(Entries shown)

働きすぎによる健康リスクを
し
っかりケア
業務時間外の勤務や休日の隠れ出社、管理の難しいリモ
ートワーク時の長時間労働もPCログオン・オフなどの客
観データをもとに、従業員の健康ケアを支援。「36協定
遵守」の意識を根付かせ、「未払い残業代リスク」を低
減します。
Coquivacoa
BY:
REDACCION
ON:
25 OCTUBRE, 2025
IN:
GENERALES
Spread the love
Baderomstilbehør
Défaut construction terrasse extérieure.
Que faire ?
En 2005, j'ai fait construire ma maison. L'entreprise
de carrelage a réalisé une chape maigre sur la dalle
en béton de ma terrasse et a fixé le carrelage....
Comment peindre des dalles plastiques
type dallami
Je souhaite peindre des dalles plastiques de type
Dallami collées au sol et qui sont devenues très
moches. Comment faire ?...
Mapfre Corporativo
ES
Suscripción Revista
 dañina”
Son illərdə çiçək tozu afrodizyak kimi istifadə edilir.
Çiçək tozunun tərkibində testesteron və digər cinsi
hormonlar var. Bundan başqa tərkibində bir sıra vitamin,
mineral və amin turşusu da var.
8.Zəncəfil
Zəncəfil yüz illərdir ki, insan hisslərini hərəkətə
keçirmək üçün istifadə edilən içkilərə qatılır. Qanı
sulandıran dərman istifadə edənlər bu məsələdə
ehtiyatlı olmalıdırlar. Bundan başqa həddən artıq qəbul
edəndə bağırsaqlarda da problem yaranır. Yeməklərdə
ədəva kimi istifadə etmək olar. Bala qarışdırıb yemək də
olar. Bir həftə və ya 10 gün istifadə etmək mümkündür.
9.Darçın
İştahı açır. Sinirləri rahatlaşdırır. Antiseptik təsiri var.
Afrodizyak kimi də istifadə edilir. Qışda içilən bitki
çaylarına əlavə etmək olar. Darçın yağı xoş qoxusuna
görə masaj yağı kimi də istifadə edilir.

(End Entries shown)

**Prompt**
Print out each record above exactly, with nothing omitted.

**Result for this task**
働きすぎによる健康リスクを
し
っかりケア
業務時間外の勤務や休日の隠れ出社、管理の難しいリモ
ートワーク時の長時間労働もPCログオン・オフなどの客
観データをもとに、従業員の健康ケアを支援。「36協定
遵守」の意識を根付かせ、「未払い残業代リスク」を低
減します。
Coquivacoa
BY:
REDACCION
ON:
25 OCTUBRE, 2025
IN:
GENERALES
Spread the love
Baderomstilbehør
Défaut construction terrasse extérieure.
Que faire ?
En 2005, j'ai fait construire ma maison. L'entreprise
de carrelage a réalisé une chape maigre sur la dalle
en béton de ma terrasse et a fixé le carrelage....
Comment peindre des dalles plastiques
type dallami
Je souhaite peindre des dalles plastiques de type
Dallami collées au sol et qui sont devenues très
moches. Comment faire ?...
Mapfre Corporativo
ES
Suscripción Revista
 dañina”
Son illərdə çiçək tozu afrodizyak kimi istifadə edilir.
Çiçək tozunun tərkibində testesteron və digər cinsi
hormonlar var. Bundan başqa tərkibində bir sıra vitamin,
mineral və amin turşusu da var.
8.Zəncəfil
Zəncəfil yüz illərdir ki, insan hisslərini hərəkətə
keçirmək üçün istifadə edilən içkilərə qatılır. Qanı
sulandıran dərman istifadə edənlər bu məsələdə
ehtiyatlı olmalıdırlar. Bundan başqa həddən artıq qəbul
edəndə bağırsaqlarda da problem yaranır. Yeməklərdə
ədəva kimi istifadə etmək olar. Bala qarışdırıb yemək də
olar. Bir həftə və ya 10 gün istifadə etmək mümkündür.
9.Darçın
İştahı açır. Sinirləri rahatlaşdırır. Antiseptik təsiri var.
Afrodizyak kimi də istifadə edilir. Qışda içilən bitki
çaylarına əlavə etmək olar. Darçın yağı xoş qoxusuna
görə masaj yağı kimi də istifadə edilir.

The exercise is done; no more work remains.